Der einschränkende Schritt des Protokolls ist die Isolierung lebender Neutrophile von Tumoren aufgrund einer relativ geringen Anzahl dieser Zellen in Tumoren (nicht mehr als 1% der einzelnen lebenden Zellen bei Melanomen). Dies war nur mit Flow-Zytometrie-basierter Sortierung möglich. Zur gleichen Zeit, die Verwendung von Blut Neutrophile für dieses Protokoll sollte aufgrund nur geringfügige Regulierung der NAMPT-Expression und ihre geringe Funktionalität, die bei Tumorgewebe Ankunft verändert¹⁶vermieden werden. Möglicherweise, um Blut neutrophile zu verwenden, Sie sollten zuvor mit Tumor-abgeleiteten Wachstumsfaktoren aktiviert werden.

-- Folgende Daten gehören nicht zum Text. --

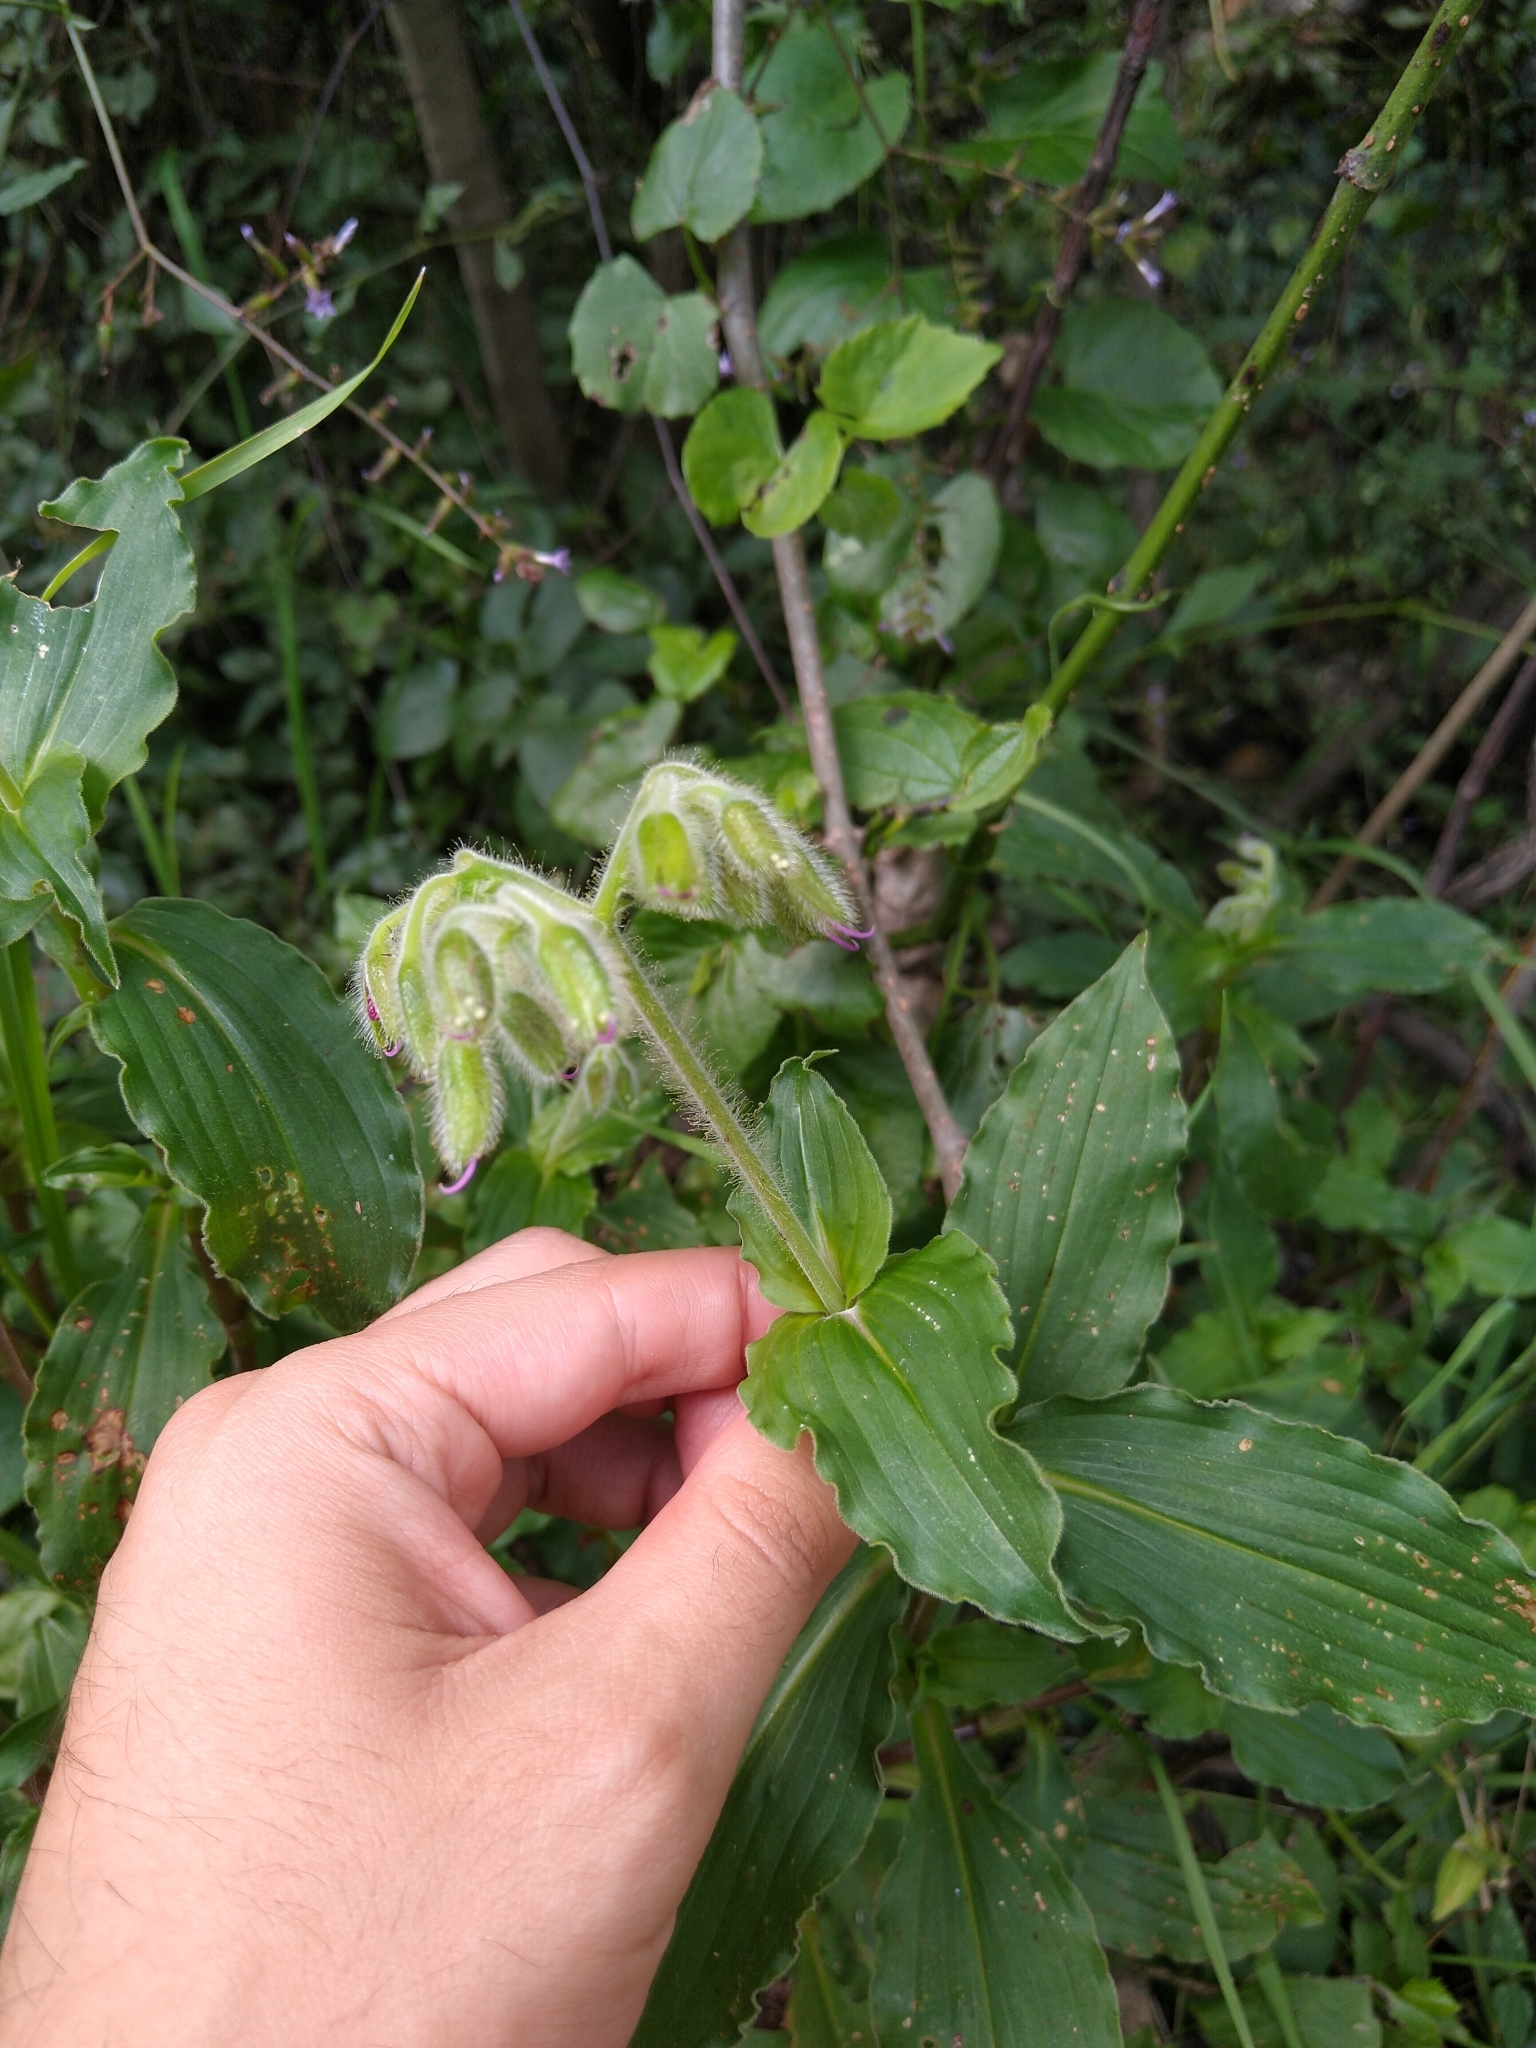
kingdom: Plantae
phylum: Tracheophyta
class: Liliopsida
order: Commelinales
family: Commelinaceae
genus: Tinantia
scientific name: Tinantia erecta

Um neutrophile Apoptose zu vermeiden, wird eine kurze Behandlung mit FK866 (2-4 h) vorgeschlagen, da sie keinen Einfluss auf die Lebensfähigkeit von TANs hat, während eine längere Behandlung eine neutrophile Apoptose¹⁶induziert. Zusammenfassend zeigt das Protokoll das Potenzial von ex-vitro-manipulierten antiangiogenen Neutrophilen, das Tumorwachstum im Tumormodell des Mausmelanoms funktionell zu unterdrücken.

Die Autoren haben nichts zu verraten.

Unterstützt wurde unsere Arbeit durch Stipendien der Deutschen Krebshilfe, Fördernummer: 111647, und des Deutschen Forschungsrates (DFG), Fördernummer: JA 2461/2-1.